Return, from the listing that follows, each line containing the word "Rendered".

════════

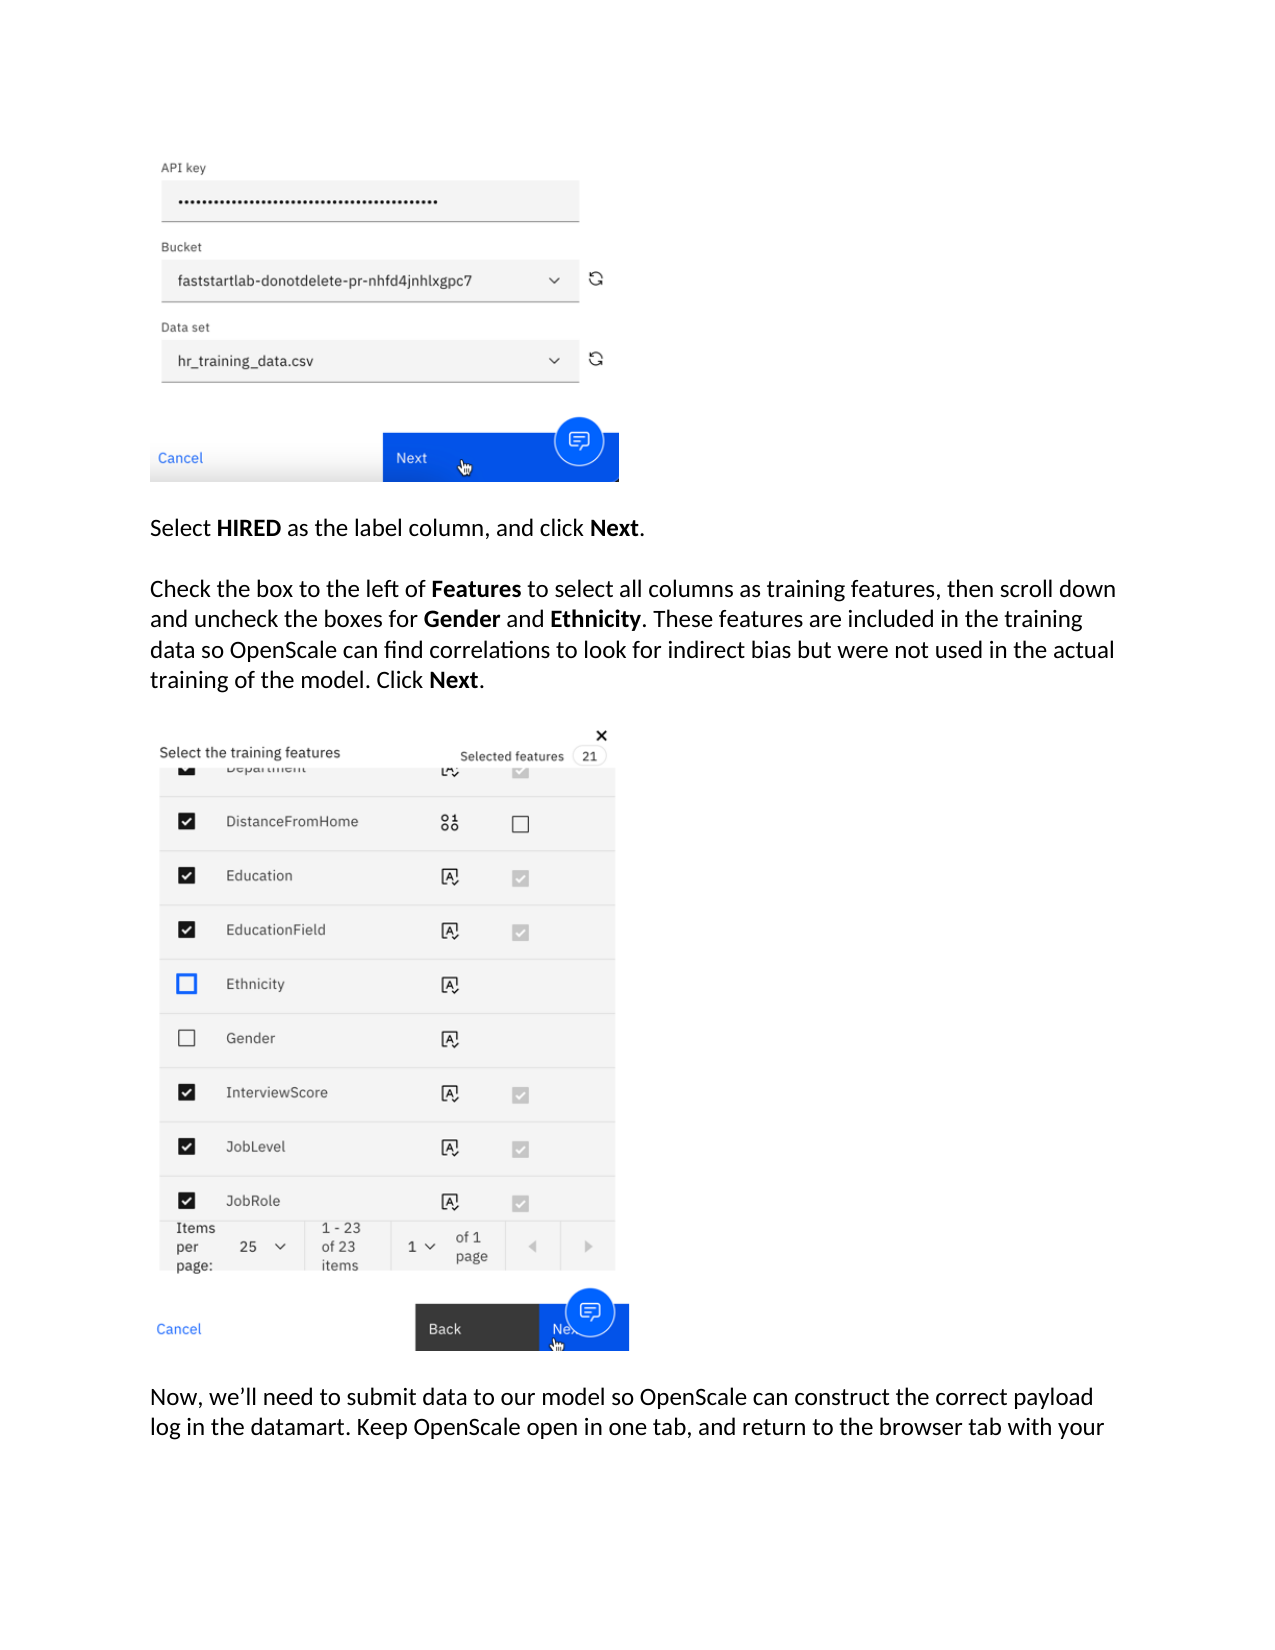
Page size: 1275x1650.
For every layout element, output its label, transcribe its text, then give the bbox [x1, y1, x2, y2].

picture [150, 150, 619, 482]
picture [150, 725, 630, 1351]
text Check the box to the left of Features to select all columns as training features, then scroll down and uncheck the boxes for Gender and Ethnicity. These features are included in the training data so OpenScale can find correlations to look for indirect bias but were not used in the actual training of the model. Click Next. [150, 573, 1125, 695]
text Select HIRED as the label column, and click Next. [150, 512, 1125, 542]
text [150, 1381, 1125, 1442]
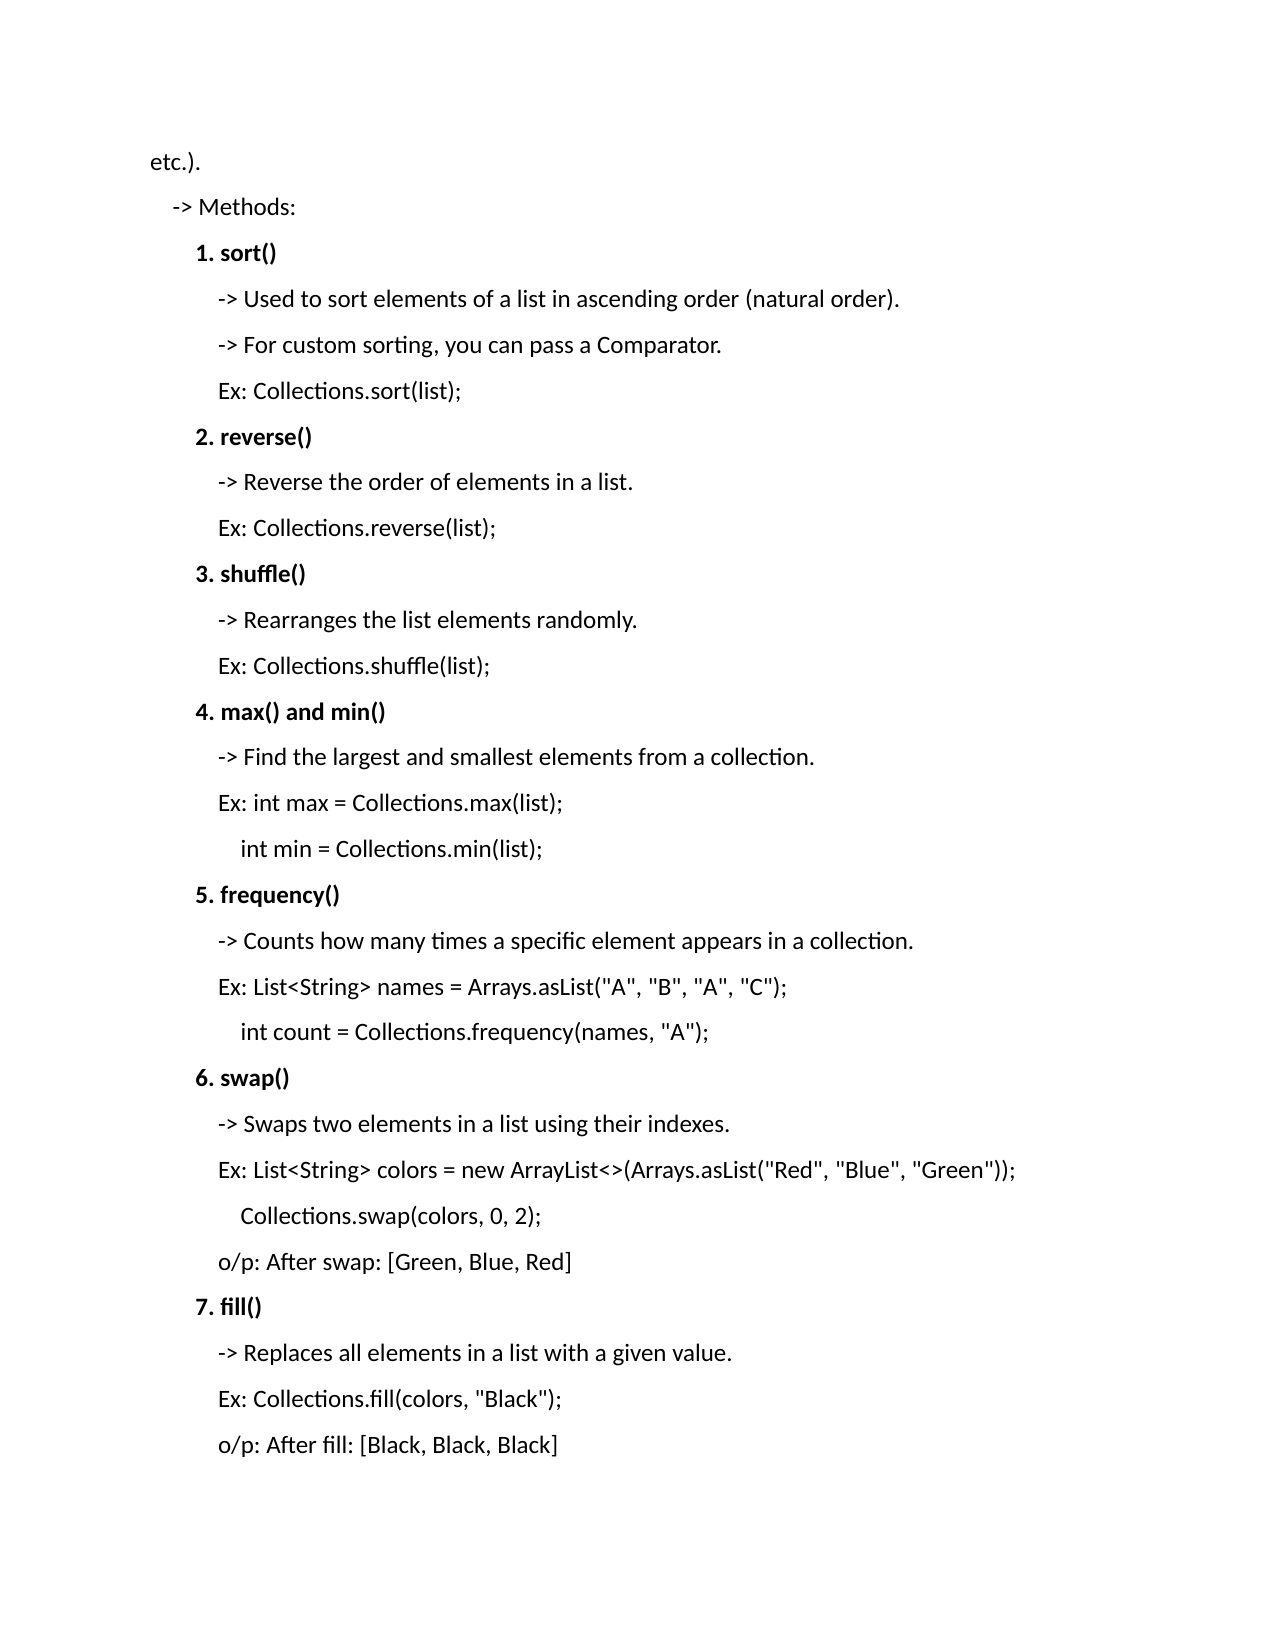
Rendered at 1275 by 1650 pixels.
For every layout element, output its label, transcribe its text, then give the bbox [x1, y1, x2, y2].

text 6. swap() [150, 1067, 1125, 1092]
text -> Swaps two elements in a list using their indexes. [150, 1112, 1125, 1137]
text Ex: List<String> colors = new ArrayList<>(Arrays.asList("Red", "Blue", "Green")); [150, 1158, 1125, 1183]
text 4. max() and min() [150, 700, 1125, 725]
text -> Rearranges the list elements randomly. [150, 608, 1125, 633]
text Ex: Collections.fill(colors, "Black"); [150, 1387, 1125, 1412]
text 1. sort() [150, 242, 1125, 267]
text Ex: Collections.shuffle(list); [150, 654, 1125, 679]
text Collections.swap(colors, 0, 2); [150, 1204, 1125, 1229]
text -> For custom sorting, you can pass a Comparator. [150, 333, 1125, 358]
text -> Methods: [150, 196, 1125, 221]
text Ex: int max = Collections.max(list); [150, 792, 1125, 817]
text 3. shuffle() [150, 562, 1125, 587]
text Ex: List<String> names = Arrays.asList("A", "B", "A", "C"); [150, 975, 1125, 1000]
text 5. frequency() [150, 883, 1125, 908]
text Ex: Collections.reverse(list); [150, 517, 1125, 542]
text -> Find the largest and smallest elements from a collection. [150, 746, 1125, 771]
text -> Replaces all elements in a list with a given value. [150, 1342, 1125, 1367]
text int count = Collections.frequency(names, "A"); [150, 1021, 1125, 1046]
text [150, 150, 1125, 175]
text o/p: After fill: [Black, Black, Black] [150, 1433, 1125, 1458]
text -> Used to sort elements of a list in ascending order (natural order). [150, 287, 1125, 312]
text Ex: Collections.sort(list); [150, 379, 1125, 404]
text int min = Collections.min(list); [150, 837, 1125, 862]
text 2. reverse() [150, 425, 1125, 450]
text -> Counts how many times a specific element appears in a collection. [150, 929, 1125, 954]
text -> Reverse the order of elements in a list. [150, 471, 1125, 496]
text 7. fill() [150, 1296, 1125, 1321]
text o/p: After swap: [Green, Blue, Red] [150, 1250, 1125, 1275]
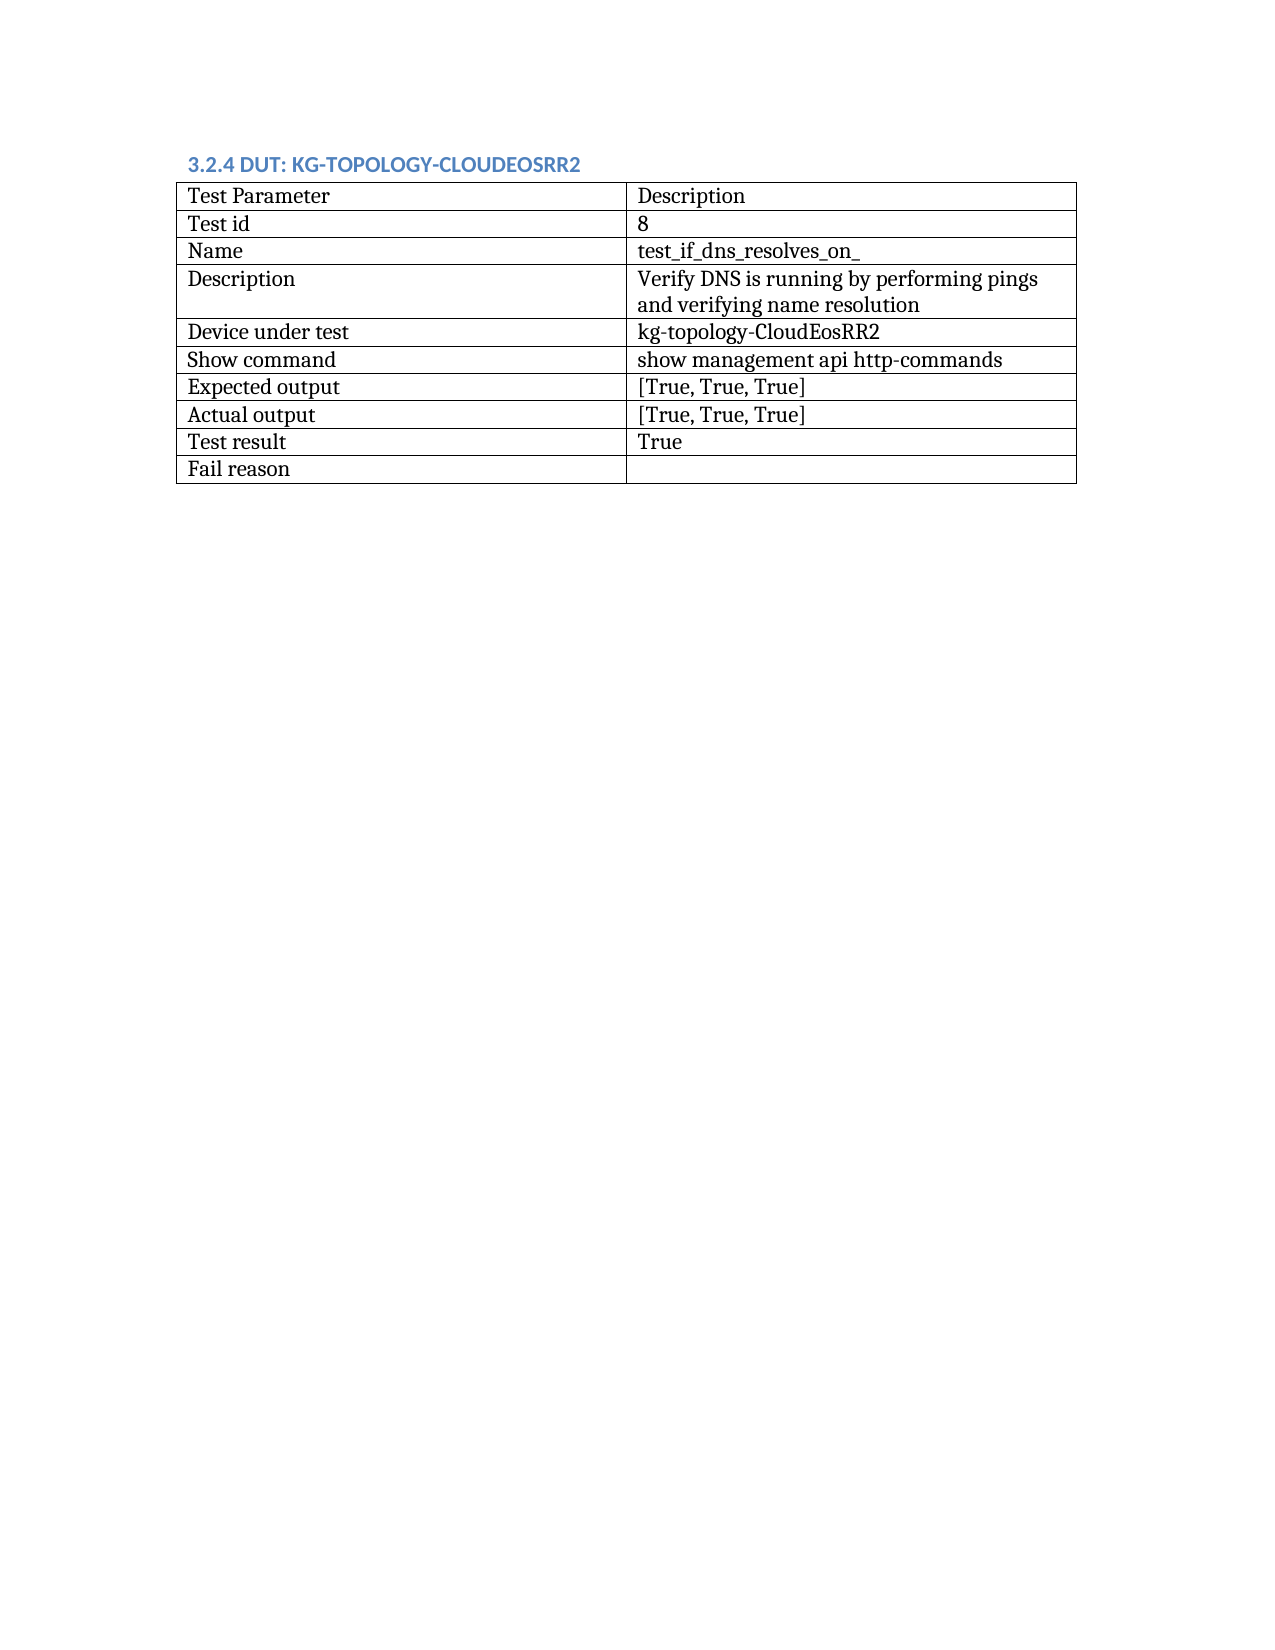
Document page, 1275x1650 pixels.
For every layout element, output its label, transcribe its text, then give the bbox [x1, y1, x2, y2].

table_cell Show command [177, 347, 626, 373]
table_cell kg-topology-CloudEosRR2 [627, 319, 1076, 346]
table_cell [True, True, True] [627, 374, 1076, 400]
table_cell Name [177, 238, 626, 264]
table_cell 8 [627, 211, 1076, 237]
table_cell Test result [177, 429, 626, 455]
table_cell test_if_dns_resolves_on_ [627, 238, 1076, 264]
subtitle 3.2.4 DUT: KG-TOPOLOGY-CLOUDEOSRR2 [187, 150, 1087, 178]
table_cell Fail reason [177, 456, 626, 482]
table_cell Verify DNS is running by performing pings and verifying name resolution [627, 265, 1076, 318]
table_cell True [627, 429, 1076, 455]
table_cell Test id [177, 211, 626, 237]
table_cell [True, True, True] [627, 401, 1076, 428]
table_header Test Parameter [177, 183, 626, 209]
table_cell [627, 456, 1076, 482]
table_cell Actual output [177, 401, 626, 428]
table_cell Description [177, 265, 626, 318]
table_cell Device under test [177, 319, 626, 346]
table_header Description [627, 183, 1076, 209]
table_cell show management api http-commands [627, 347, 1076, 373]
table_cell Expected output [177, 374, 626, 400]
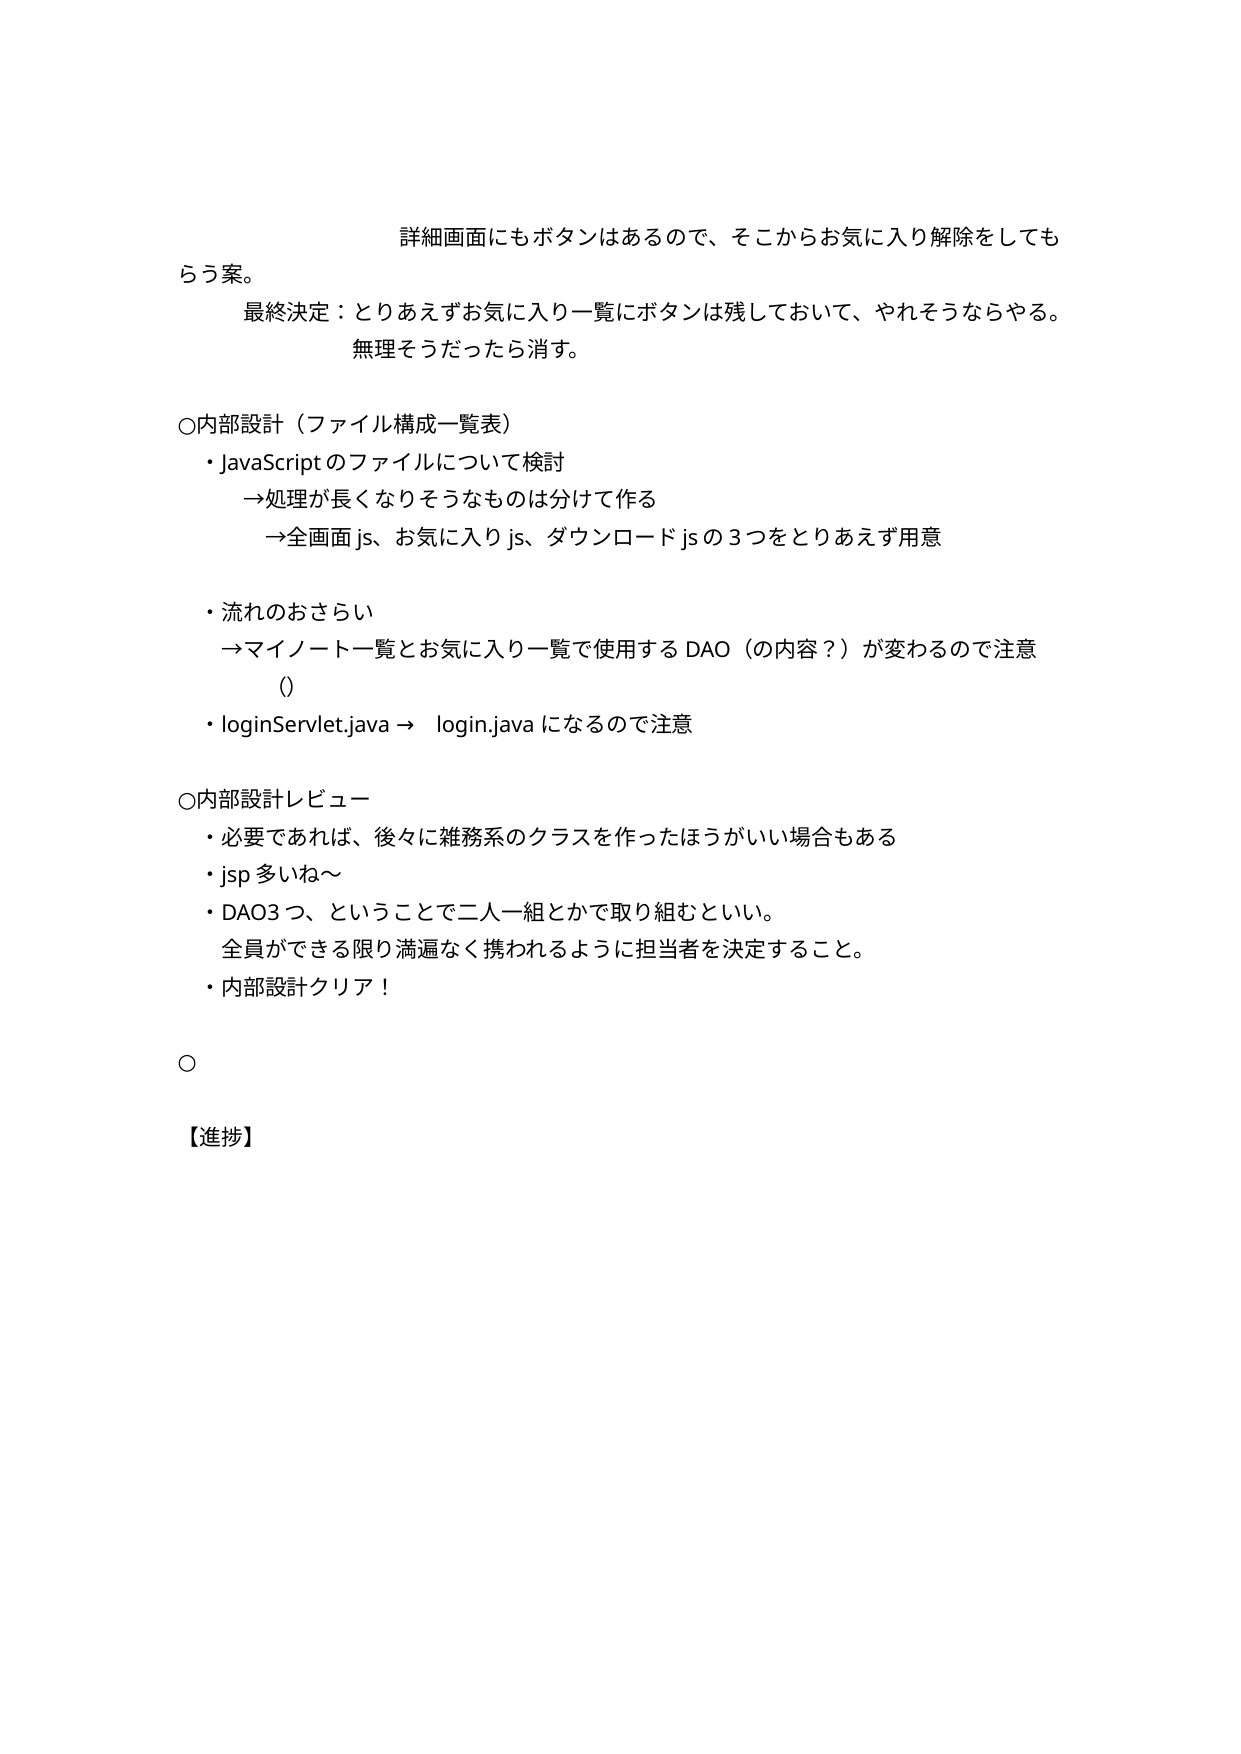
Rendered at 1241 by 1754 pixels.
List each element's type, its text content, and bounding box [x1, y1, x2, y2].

════════

YOUR RESPONSE:
Rendered at 1275 by 1650 pixels.
Rendered at 1241 by 1754 pixels.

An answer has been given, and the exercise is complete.